→ **THE TASK**:
Would you transcribe, character for character, the lines of the records starting at the line containing "## Overview" and ending at the line containing "- **Administrators**: Monitor", with both of those lines included?

→ **GIVEN DATA**:
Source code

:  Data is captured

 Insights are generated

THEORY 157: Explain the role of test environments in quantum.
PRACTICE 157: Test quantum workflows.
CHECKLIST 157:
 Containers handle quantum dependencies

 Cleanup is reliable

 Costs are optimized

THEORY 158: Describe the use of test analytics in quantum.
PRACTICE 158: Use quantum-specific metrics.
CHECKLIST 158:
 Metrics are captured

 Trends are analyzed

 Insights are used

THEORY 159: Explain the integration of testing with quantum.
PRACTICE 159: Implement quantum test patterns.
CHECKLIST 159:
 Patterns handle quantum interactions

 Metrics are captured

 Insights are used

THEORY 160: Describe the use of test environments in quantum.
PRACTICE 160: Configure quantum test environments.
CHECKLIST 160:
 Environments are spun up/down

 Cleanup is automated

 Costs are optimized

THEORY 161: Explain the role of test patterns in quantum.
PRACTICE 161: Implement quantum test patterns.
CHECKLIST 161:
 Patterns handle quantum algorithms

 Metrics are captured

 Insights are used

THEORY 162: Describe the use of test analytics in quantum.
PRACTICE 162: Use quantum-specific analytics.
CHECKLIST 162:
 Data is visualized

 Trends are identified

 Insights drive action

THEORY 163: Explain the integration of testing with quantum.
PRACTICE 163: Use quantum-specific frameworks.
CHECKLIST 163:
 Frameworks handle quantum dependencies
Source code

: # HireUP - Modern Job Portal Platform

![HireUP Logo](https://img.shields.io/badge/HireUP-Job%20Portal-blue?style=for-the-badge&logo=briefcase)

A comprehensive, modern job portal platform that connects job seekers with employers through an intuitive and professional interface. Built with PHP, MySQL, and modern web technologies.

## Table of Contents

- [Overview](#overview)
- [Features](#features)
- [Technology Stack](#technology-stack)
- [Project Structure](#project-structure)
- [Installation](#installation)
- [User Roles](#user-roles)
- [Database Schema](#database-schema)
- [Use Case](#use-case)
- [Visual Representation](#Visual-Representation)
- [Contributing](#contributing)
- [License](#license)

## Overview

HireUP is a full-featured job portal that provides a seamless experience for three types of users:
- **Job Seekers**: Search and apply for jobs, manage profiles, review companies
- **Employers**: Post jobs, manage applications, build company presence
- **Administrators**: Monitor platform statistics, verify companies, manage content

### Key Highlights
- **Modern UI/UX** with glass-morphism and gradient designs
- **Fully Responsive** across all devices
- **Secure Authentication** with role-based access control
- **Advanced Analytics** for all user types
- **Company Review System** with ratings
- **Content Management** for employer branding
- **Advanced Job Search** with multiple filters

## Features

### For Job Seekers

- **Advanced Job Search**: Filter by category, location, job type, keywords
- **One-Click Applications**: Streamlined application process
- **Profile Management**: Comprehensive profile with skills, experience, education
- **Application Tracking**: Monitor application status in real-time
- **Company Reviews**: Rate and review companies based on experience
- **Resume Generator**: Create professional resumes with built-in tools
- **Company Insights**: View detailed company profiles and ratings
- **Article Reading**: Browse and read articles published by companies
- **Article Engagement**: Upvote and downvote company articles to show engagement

→ **FINISHED EXERCISE**:
## Overview

HireUP is a full-featured job portal that provides a seamless experience for three types of users:
- **Job Seekers**: Search and apply for jobs, manage profiles, review companies
- **Employers**: Post jobs, manage applications, build company presence
- **Administrators**: Monitor platform statistics, verify companies, manage content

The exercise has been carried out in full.